Holmes, 37, was once among Silicon Valley’s most high-profile founders and briefly crowned the country’s youngest female self-made billionaire.
She and her ex-boyfriend Ramesh “Sunny” Balwani, former Theranos COO, are now charged with ten counts of wire fraud and two counts of conspiracy in what’s expected to be one of the most high-profile corporate fraud trials in years.
Both Homes and Balwani, 56, have pleaded not guilty. Balwani will face his own trial next year.
Holmes’ trial has been delayed multiple times, first because of pandemic-related restrictions and then because of Holmes’ pregnancy. She gave birth to a baby boy in July.
According to pre-trial court filings, jurors can expect to hear from a variety of witnesses, including doctors who used the tests on patients and people who used Theranos’ blood-testing equipment but got false results.

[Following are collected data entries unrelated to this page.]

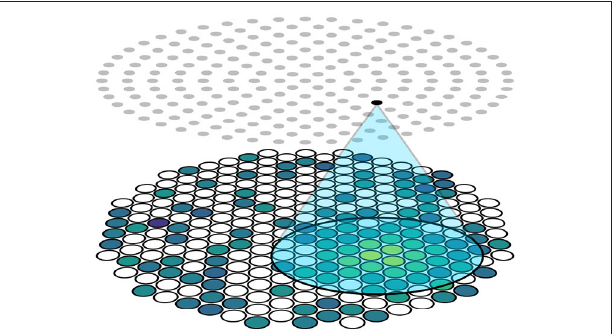
FIGURE 3 | Schematic of the locality constraint. The distance between the highlighted neuron and photosensors in the blue area is smaller than a threshold. Photosensors inside the blue area are connected to the highlighted neuron while photosensors outside the blue area are not, limiting the receptive field of the highlighted neuron to be the blue area.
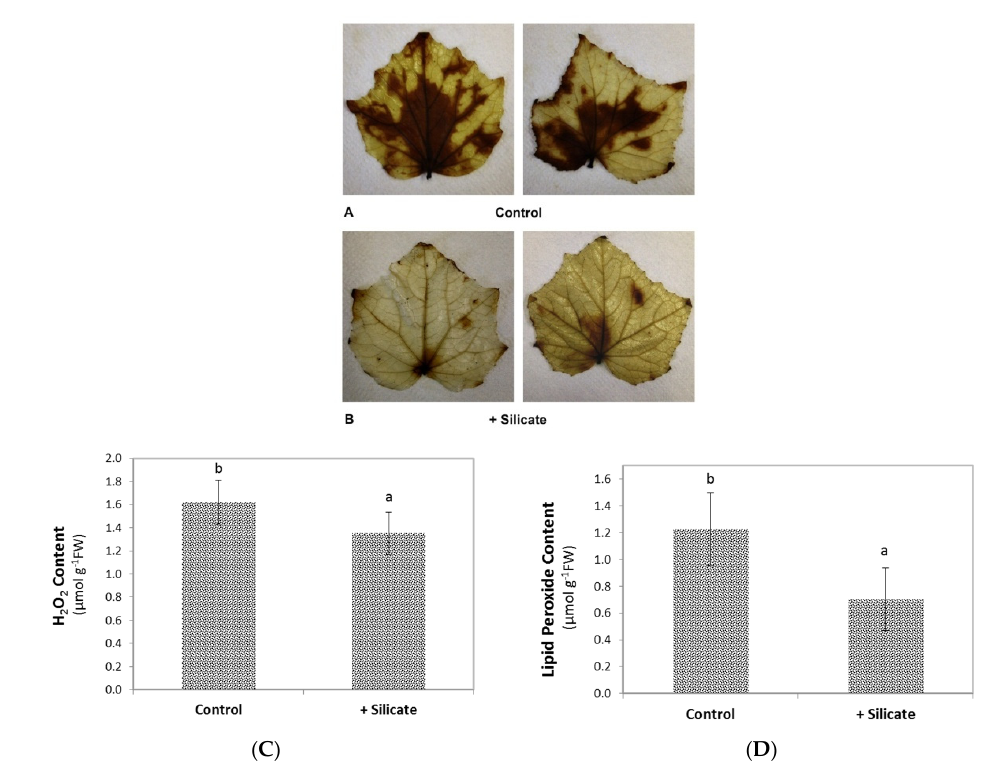
Figure 3. DAB staining of cucumber leaves of ( A ): control and ( B ): silicate-treated plants. ( C ): H 2 O 2 and ( D ): lipid peroxide content of control and Si-treated plants. Values are means ± SD and different letters above the bars indicate significant difference between the treatments (Tukey post hoc: p < 0.05); n = 8.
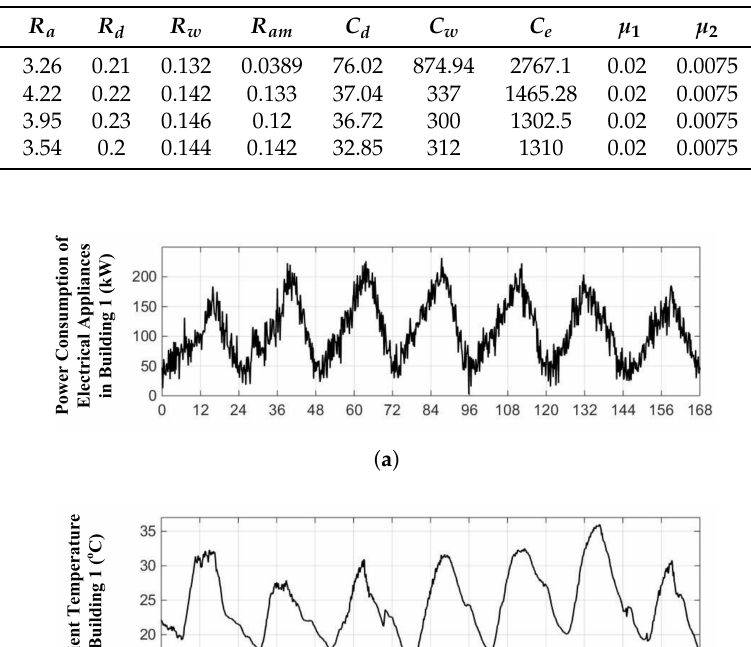
Table 2. Values of thermal parameters for four types of buildings.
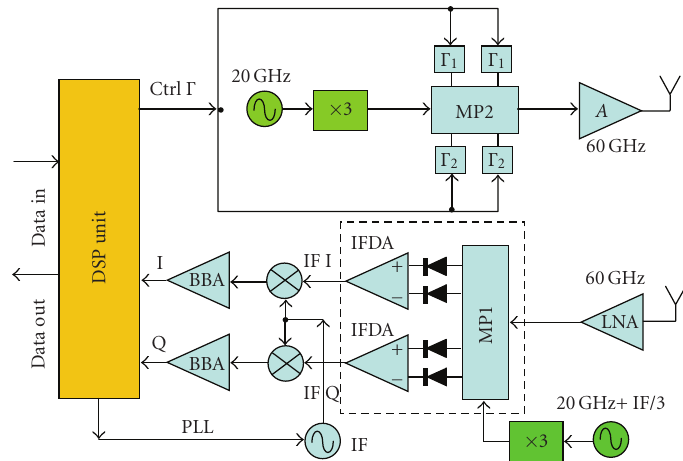
Figure 6: The simplified block diagram of a multiport heterodyne transceiver.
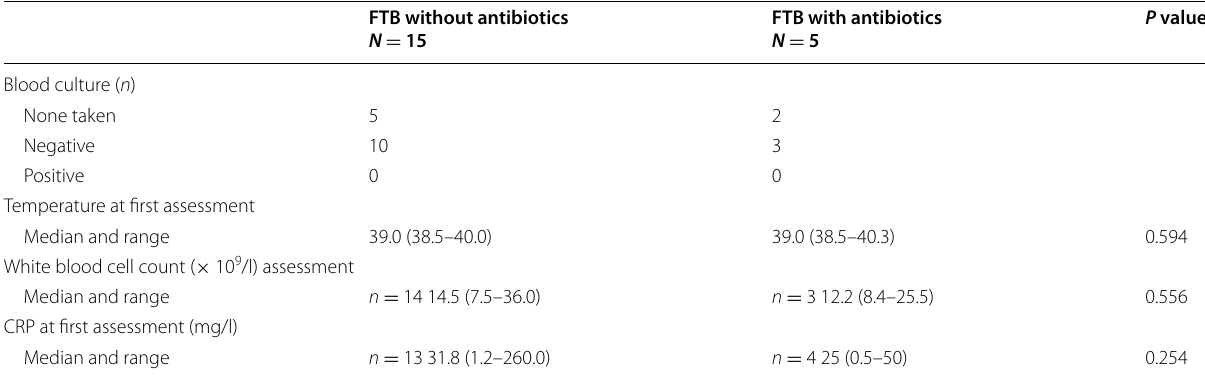
Table 3 Analyses of various characteristics for children with a fever of 38.5 °C or higher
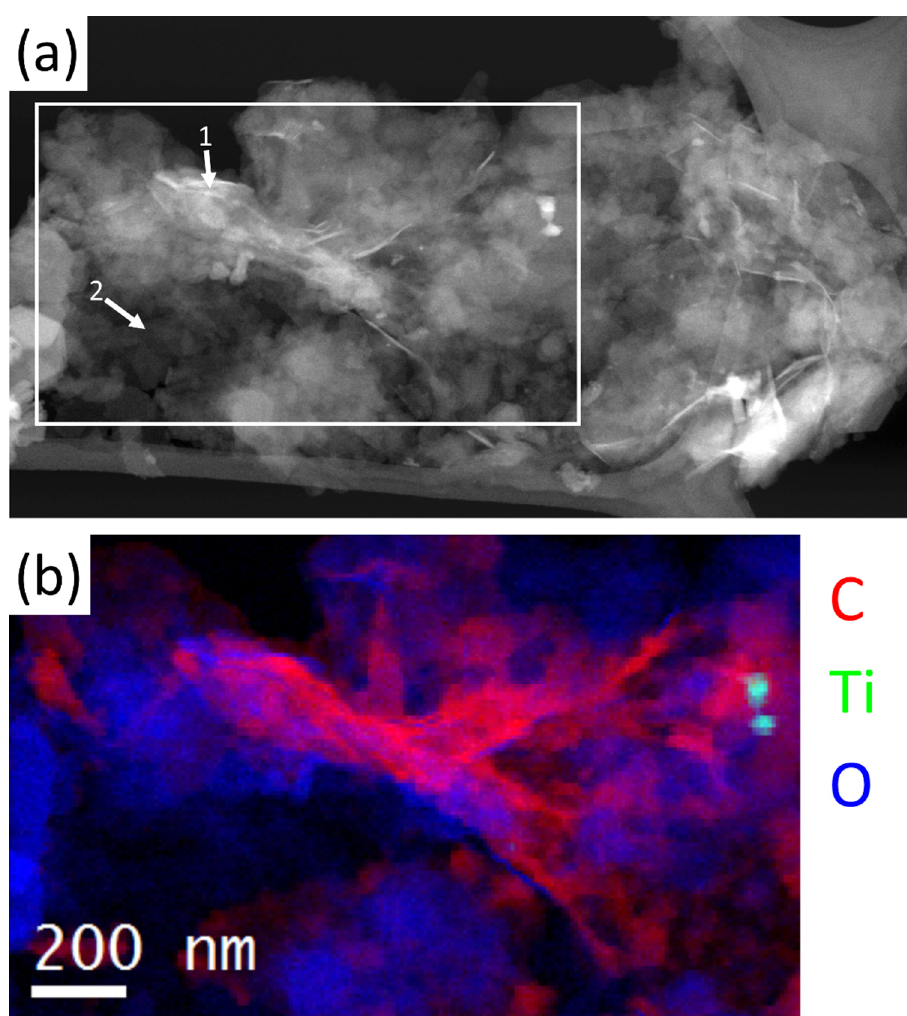
Figure 5. (a) High-resolution ADF-STEM image and ( b ) EELS elemental map for three elements (C, Ti, and O) acquired on sub-200 nm ultrafines fraction of contaminant solids. The EELS map shown in ( b ) is taken from the region identified by the white rectangle in ( a ). The RGB contrast consists of: red = carbon, green = titanium, and blue = oxygen.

Theranos patients set to take the stand include one man who was misled to believe he had prostate cancer and two other patients who got false positive HIV test results. However, the scope of their testimony must be limited to the fact that they were misled by the tests, and not the emotional impact.
Additional court filings unsealed over the weekend suggest that Holmes will point the finger at Balwani, arguing that he masterminded the Theranos fraud and she was captive to his interests.
In unsealed documents, Holmes’ attorneys claimed that she suffered a “decade-long campaign of psychological abuse” from Balwani, who rejected the allegations through his attorneys.
The US Department of Justice charged Holmes and Balwani in 2018, accusing them of defrauding investors, medical professionals, and customers.
Before her arrest, Holmes — a Steve Jobs wannabe who dressed exclusively in black turtlenecks — at one point scored a more than $9 billion valuation for Theranos.
Her company claimed to be able to detect medical conditions like cancer by using their new technology on a tiny sample of customers’ blood.
Theranos eventually struck big-time deals with Walgreens and grocery chain Safeway.
Her board of directors boasted prominent US officials, including former Secretaries of State Henry Kissinger and George Shultz as well as former Secretary of Defense James Mattis.
And Theranos counted some of the country’s wealthiest business leaders, including former Education Secretary Betsy DeVos, the Walton family of Walmart and Patriots owner Robert Kraft, among its investors. Some of those investors may testify at Holmes’ trial.
But the company’s medical claims were debunked in a 2015 Wall Street Journal article, sending Theranos’ sky-high valuation crashing down and sparking an eventual criminal investigation into Holmes and others involved in the business.
That day, Holmes went on CNBC’s “Mad Money” with Jim Cramer to rebuff the charges, and claimed the paper was out to stifle innovation.
“First they call you crazy, then they fight you, then you change the world,” she said on CNBC, paraphrasing a quote that’s often misattributed to Mahatma Gandhi.